It’s very common for humans to look for shortcuts.
We are hard wired to look for anything that will maximize our return, and minimize our efforts.
Paradoxically, this is the driving force that has been behind our path as humans from the days of ancient hunter-gathers to modern life.
All the inventions, creations and ideas were based on one simple concept.
“There’s GOT to be an easier way of doing this!”
Businesses and customers are forever locked in the same battle.
Business want to minimize costs and maximize profits.
Customers want to minimize purchase price and maximize what we get for that purchase.
When businesses compete for our money, it’s a wonderful thing.
Fast food wars, for example, force all businesses to come up with the cheapest menu items.
If you’re the kind of person who likes to stumble through your local fast food joint on the way home from your local bar, this is a wonderful thing.
Get a sack of burgers for a few bucks.
Other kind of competition is not so nice.

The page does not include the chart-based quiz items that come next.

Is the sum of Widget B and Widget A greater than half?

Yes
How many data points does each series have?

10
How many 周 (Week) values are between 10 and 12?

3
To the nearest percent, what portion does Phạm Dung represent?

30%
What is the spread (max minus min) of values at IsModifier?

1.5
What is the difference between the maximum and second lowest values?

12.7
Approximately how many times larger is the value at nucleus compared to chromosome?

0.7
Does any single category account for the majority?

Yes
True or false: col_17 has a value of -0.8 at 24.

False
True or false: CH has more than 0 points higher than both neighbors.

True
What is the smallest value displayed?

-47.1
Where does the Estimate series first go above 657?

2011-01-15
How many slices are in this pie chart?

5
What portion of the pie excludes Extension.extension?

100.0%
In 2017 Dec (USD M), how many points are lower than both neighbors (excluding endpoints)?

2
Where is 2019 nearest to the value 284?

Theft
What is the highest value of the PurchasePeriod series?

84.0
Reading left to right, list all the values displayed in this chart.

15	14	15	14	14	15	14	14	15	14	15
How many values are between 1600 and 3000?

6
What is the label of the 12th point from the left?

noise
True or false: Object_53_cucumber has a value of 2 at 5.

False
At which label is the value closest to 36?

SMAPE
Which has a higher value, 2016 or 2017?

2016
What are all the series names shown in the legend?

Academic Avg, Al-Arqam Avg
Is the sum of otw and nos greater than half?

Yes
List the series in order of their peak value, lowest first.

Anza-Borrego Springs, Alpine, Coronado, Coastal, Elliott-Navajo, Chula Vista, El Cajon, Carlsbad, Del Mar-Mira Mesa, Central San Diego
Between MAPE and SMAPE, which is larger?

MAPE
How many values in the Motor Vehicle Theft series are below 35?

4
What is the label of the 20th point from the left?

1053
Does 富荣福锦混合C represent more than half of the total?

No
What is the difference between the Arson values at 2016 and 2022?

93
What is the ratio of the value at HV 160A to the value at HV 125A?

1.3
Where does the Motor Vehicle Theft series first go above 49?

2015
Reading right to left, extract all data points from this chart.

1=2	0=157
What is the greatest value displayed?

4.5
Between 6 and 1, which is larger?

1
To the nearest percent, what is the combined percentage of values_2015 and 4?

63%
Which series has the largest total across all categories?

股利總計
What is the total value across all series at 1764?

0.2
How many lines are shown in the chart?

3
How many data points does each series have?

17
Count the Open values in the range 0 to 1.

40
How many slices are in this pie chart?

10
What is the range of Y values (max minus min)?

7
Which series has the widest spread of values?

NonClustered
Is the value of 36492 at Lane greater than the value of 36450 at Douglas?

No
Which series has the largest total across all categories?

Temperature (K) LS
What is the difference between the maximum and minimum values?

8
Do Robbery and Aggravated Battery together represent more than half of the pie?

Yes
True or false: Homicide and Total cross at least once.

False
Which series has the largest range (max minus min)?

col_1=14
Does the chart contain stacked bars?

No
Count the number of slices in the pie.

Especially when not everybody knows there’s a competition.
Sure, when you’ve got a street lined with shops, everybody knows what’s up.
Cheapest price, best product, best customer service, cutest waitresses, etc.
It’s all part of the game.
But when you go into a meeting, and you’re thinking it’s just to share ideas, but your coworker has decides he or she is competing, and he or she is competing against you, that’s when it gets dirty.
From the boss’ point of view they might even like the competition.
It saves them from having to make a decision.
Even within social groups, friendships and romantic relationships, there can be some “beneath the surface” competition going on.
It’s almost like covert Sumo wrestling.
Two huge guys rush each other and try to push the other guy off balance.
When both guys know what’s, it’s called sport.
But when one person is doing this conversationally and covertly, it can feel pretty crappy.
There you are trying to have a regular conversation, and they’re slipping in deadly blows that push you off balance and make you feel weak.
Many people unfortunately don’t feel strong unless they make others feel weak.
If it’s a schoolyard bully, you can punch him in the face, or kick him in the nuts.
But if it’s emotional, and covert?
How the heck do you defend against it?